### [WHAT YOU WILL DO]
Every line below from the one containing "site. This is not an indica" through the one containing "FG-G-006-23A" is to be printed exactly, with the pictures omitted.

Collected data
-----

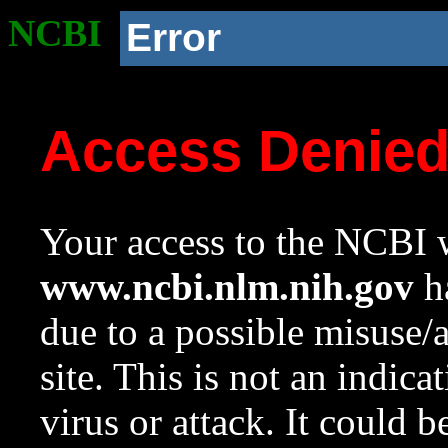
NCBI
Error
Access Denie
Your access to the NCBI w
www.ncbi.nlm.nih.gov
ha
due to a possible misuse/
site. This is not an indica
virus or attack. It could 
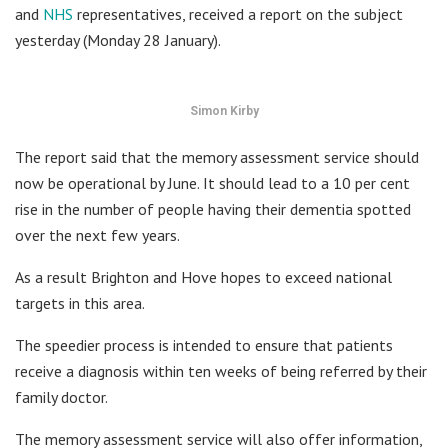
and
NHS
representatives, received a report on the subject
yesterday (Monday 28 January).
Simon Kirby
The report said that the memory assessment service should
now be operational by June. It should lead to a 10 per cent
rise in the number of people having their dementia spotted
over the next few years.
As a result Brighton and Hove hopes to exceed national
targets in this area.
The speedier process is intended to ensure that patients
receive a diagnosis within ten weeks of being referred by their
family doctor.
The memory assessment service will also offer information,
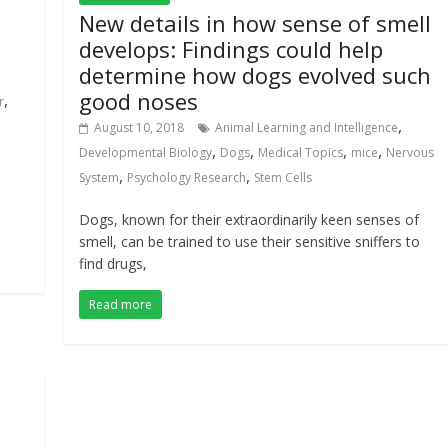
New details in how sense of smell
develops: Findings could help
determine how dogs evolved such
good noses
,
r
,
August 10, 2018
Animal Learning and Intelligence
,
,
,
,
Developmental Biology
Dogs
Medical Topics
mice
Nervous
,
,
System
Psychology Research
Stem Cells
Dogs, known for their extraordinarily keen senses of
smell, can be trained to use their sensitive sniffers to
find drugs,
Read more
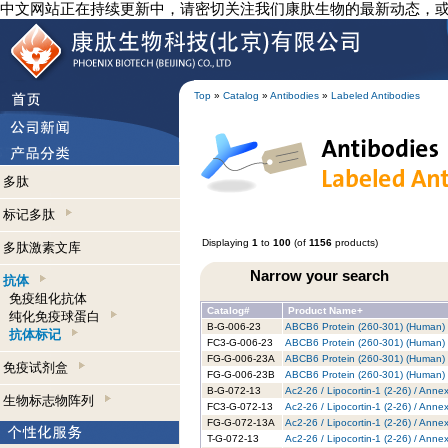
中文网站正在持续更新中，请密切关注我们康肽生物的最新动态，
Top
»
Catalog
»
Antibodies
»
Labeled Antibodies
多肽
标记多肽
Displaying
1
to
100
(of
1156
products)
多肽激素文库
Narrow your search
抗体
免疫组化抗体
Catalog#
Product Name+
纯化免疫球蛋白
B-G-006-23
ABCB6 Protein (260-301) (Human) -
抗体标记
FC3-G-006-23
ABCB6 Protein (260-301) (Human) -
FG-G-006-23A
ABCB6 Protein (260-301) (Human) 
免疫试剂盒
FG-G-006-23B
ABCB6 Protein (260-301) (Human) -
B-G-072-13
Ac2-26 / Lipocortin-1 (2-26) / Anne
生物标志物阵列
FC3-G-072-13
Ac2-26 / Lipocortin-1 (2-26) / Anne
FG-G-072-13A
Ac2-26 / Lipocortin-1 (2-26) / Anne
T-G-072-13
Ac2-26 / Lipocortin-1 (2-26) / Anne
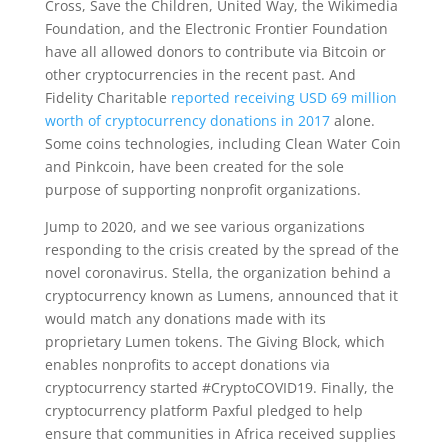
Cross, Save the Children, United Way, the Wikimedia
Foundation, and the Electronic Frontier Foundation
have all allowed donors to contribute via Bitcoin or
other cryptocurrencies in the recent past. And
Fidelity Charitable
reported receiving USD 69 million
worth of cryptocurrency donations in 2017
alone.
Some coins technologies, including Clean Water Coin
and Pinkcoin, have been created for the sole
purpose of supporting nonprofit organizations.
Jump to 2020, and we see various organizations
responding to the crisis created by the spread of the
novel coronavirus. Stella, the organization behind a
cryptocurrency known as Lumens, announced that it
would match any donations made with its
proprietary Lumen tokens. The Giving Block, which
enables nonprofits to accept donations via
cryptocurrency started #CryptoCOVID19. Finally, the
cryptocurrency platform Paxful pledged to help
ensure that communities in Africa received supplies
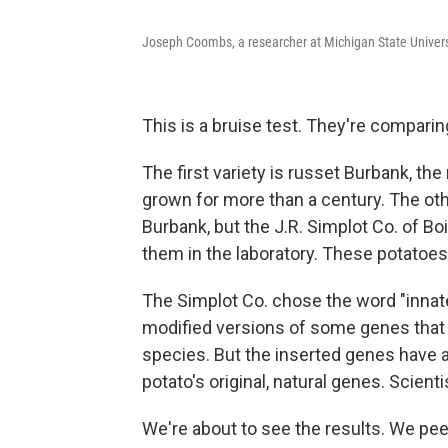
Joseph Coombs, a researcher at Michigan State Universit
This is a bruise test. They're comparing
The first variety is russet Burbank, th
grown for more than a century. The oth
Burbank, but the J.R. Simplot Co. of Bo
them in the laboratory. These potatoes
The Simplot Co. chose the word "innate
modified versions of some genes that ex
species. But the inserted genes have 
potato's original, natural genes. Scienti
We're about to see the results. We pe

-----

### [EXERCISE ANSWER]
site. This is not an indica
virus or attack. It could 
and
NHS
representatives, received a report on the subject
yesterday (Monday 28 January).
Simon Kirby
The report said that the memory assessment service should
now be operational by June. It should lead to a 10 per cent
rise in the number of people having their dementia spotted
over the next few years.
As a result Brighton and Hove hopes to exceed national
targets in this area.
The speedier process is intended to ensure that patients
receive a diagnosis within ten weeks of being referred by their
family doctor.
The memory assessment service will also offer information,
New details in how sense of smell
develops: Findings could help
determine how dogs evolved such
good noses
,
r
,
August 10, 2018
Animal Learning and Intelligence
,
,
,
,
Developmental Biology
Dogs
Medical Topics
mice
Nervous
,
,
System
Psychology Research
Stem Cells
Dogs, known for their extraordinarily keen senses of
smell, can be trained to use their sensitive sniffers to
find drugs,
Read more
中文网站正在持续更新中，请密切关注我们康肽生物的最新动态，
Top
»
Catalog
»
Antibodies
»
Labeled Antibodies
多肽
标记多肽
Displaying
1
to
100
(of
1156
products)
多肽激素文库
Narrow your search
抗体
免疫组化抗体
Catalog#
Product Name+
纯化免疫球蛋白
B-G-006-23
ABCB6 Protein (260-301) (Human) -
抗体标记
FC3-G-006-23
ABCB6 Protein (260-301) (Human) -
FG-G-006-23A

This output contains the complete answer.